Russian publication Kommersant reports that employees of the Kremlin's internal political bloc - the Russian presidential administration's domestic policy, public projects, State Council, and IT departments - were informed that they must get rid of their iPhones before April. Sergei Kiriyenko, first deputy head of Russia's presidential administration, made the announcement during a seminar held in early March in the Moscow region.
The Kremlin reportedly believes that iPhones are easier to hack and more susceptible to espionage by western spies than other smartphones. "iPhone is everything. Either throw it away or give it to the kids.
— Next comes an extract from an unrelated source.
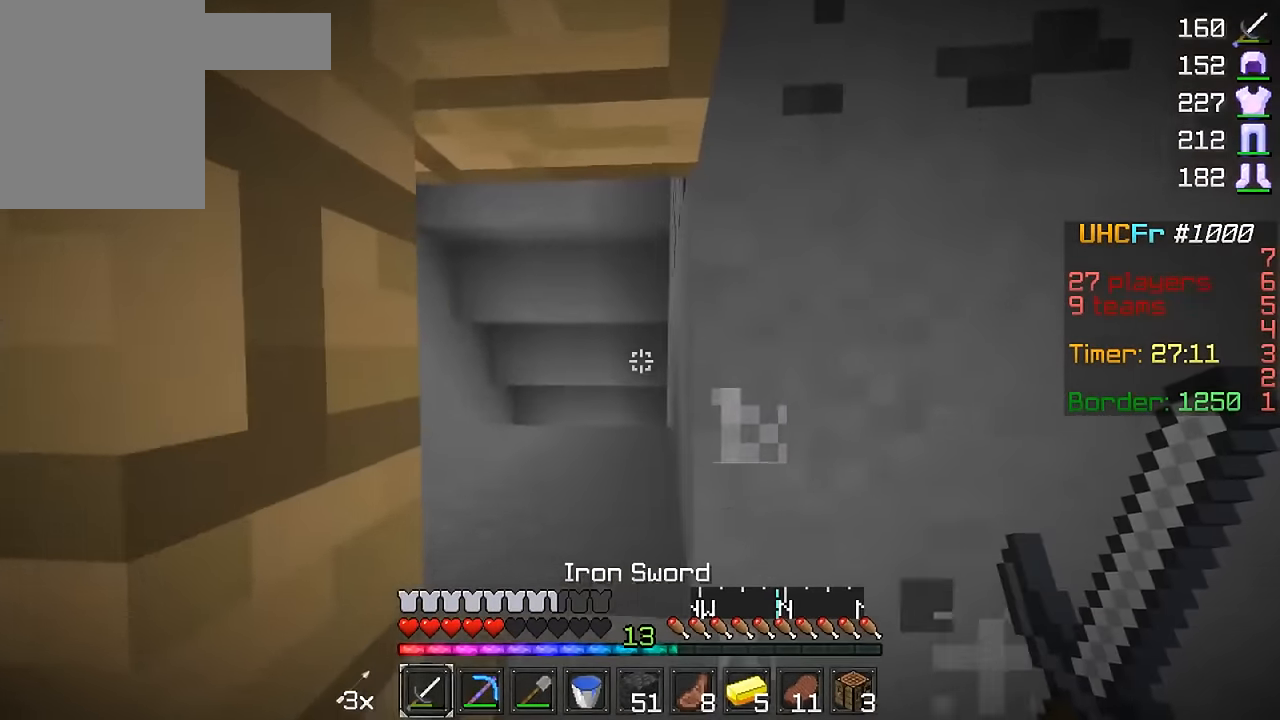
{"keys": ["a", "w"], "mouse": [], "events": [[17, "s", "down"], [167, "s", "up"], [267, "w", "down"]]}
Everyone will have to do this in March," said one source [Google translated].
Sergei Kiriyenko, not an iPhone fan
The paper writes that the decision is part of a movement to abandon American technology in favor of more secure devices that can't be hacked by the west. The Kremlin may purchase new phones for its employees to make it easier for them to give up US tech, writes Kommersant.
The staff were told to replace Cupertino's devices with Android-based smartphones or those with operating systems developed in China. They may also use Aurora, the Linux-based smartphone OS developed by Russian company Open Mobile Platform, a subsidiary of PJSC Rostelecom.
Political scientist Nikolai Mironov told Kommersant that the iPhone ban was purely for security reasons. He said the request was a pragmatic solution and not related to politics.
Reuters writes that Kremlin spokesman Dmitry Peskov said he could not confirm the report. "Smartphones should not be used for official business," Peskov told reporters. "Any smartphone has a fairly transparent mechanism, no matter what operating system it has – Android or iOS. Naturally, they are not used for official purposes."
Kommersant notes that Russia wants to build a domestic mobile ecosystem built on "technologies independent of Western IT giants." It cites Aurora as an example of this policy.
Russian officials were previously told to use domestic messaging platforms exclusively. They were also advised to use the Russian-made Trueconf instead of Zoom for video conferencing.
Vladimir Putin reportedly refuses to use smartphones, though Peskov says the Russian president does use the internet on occasion.